When asked to confirm those comments, Paige didn't back down.
"Joel has the leg up right now - it's definitely not a set-in-stone thing or anything like that," Paige said. "Just based on what I've seen and how much he's improved, I think he has the best chance at this point."
James averaged 2.3 points and 2.4 rebounds in 30 appearances last season. Despite shooting 51.7 percent from the floor, James struggled to adjust to the rigors and complexity of the college game.
The affable 6-foot-10, 280-pound forward out of West Palm Beach, Fla. did not play organized basketball until his sophomore year of high school, which essentially created an insurmountable learning curve during his rookie campaign.
When told of Paige's comments, James replied: "Cross my fingers, knock on wood and hope everything's all well, but I'm going to keep doing what I'm doing to ensure that I earn a starting spot and keep getting better as a player."
James indicated that while he's gotten stronger physically this offseason, his emphasis has been on improving his mechanics while learning to move past mistakes and focus on the next play, not the last one.

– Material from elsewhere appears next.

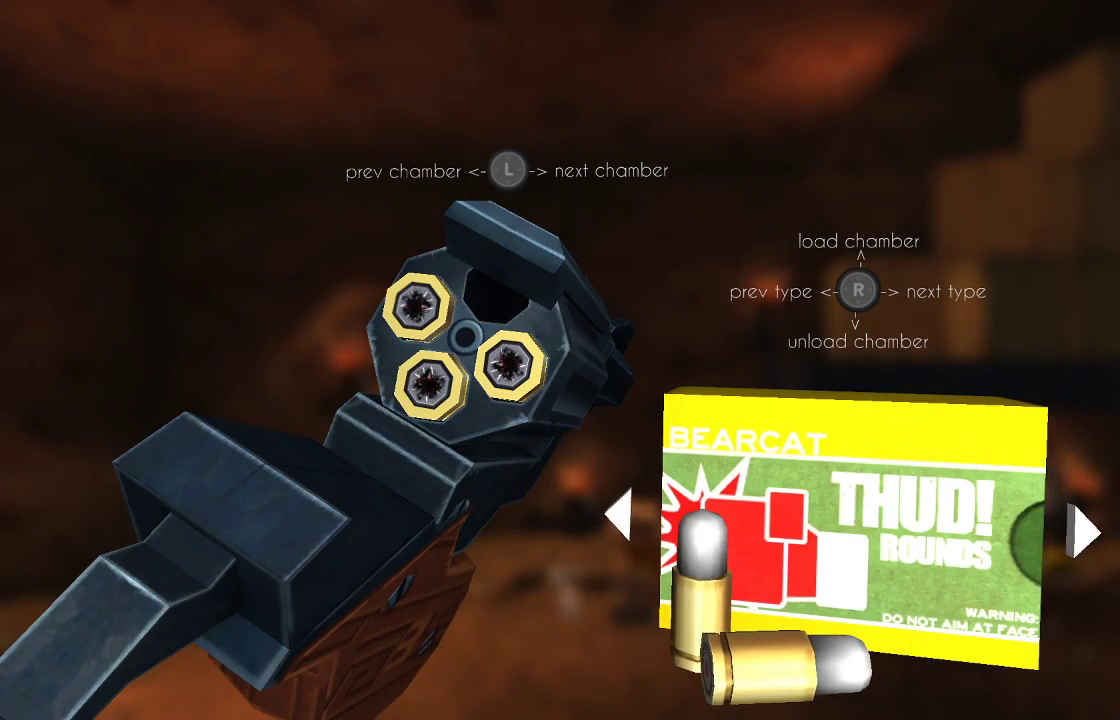
{"buttons": [], "left_stick": "center", "right_stick": "down-left", "events": [[167, "right_stick", "down"], [300, "right_stick", "center"], [333, "left_stick", "left"], [467, "left_stick", "center"], [467, "right_stick", "down-left"]]}
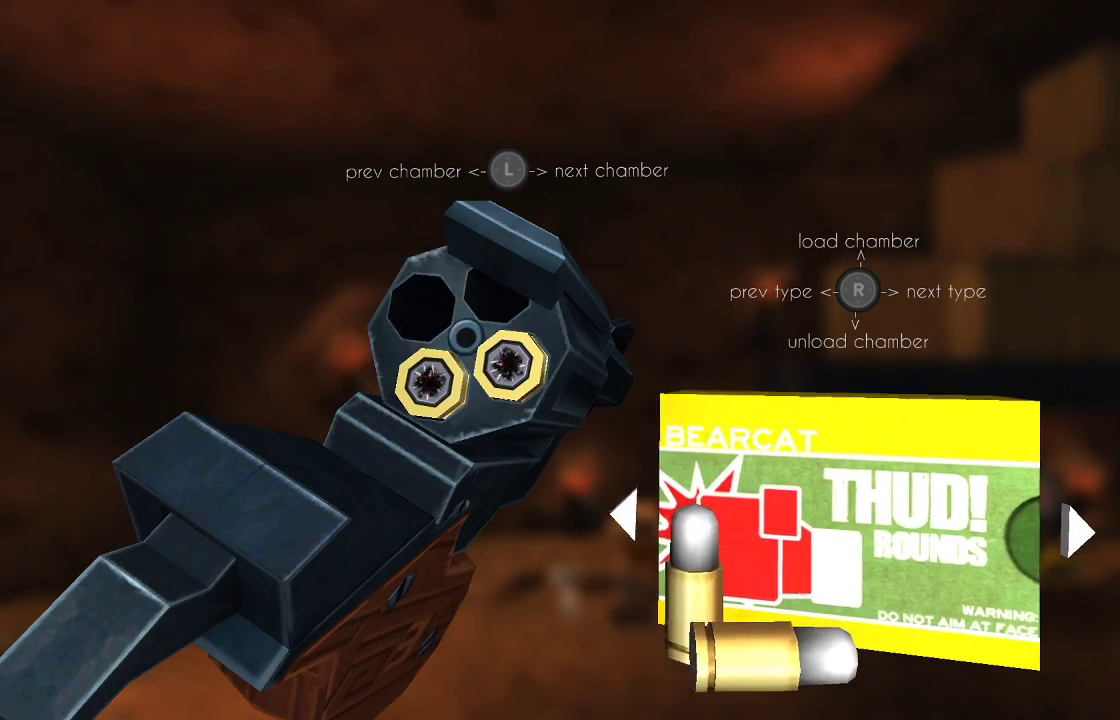
{"buttons": [], "left_stick": "center", "right_stick": "down-left", "events": [[67, "left_stick", "left"], [67, "right_stick", "center"], [167, "right_stick", "down-left"], [200, "left_stick", "center"], [267, "right_stick", "center"], [300, "left_stick", "left"], [400, "right_stick", "down-left"], [433, "left_stick", "center"]]}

"I just want to have a solid low post game," James said. "It's nothing flashy. It's a right hook; jump hook. It's reading the way a man is playing me. It's nothing flashy, but it gets the job done. That's what I plan to have."
Williams agreed that James's confidence has improved this offseason.
"You've heard me say before that a lot of guys make a tremendous leap from their freshman year to their sophomore year and I'm hoping that will be [the case] with the big fella," Williams said.
Even so, James understands the challenges the 29 practices over the next 42 days will bring.
"Six people for one spot – that's not good odds," James said. "If you're not going 100 percent, you're not going to play. It's that simple."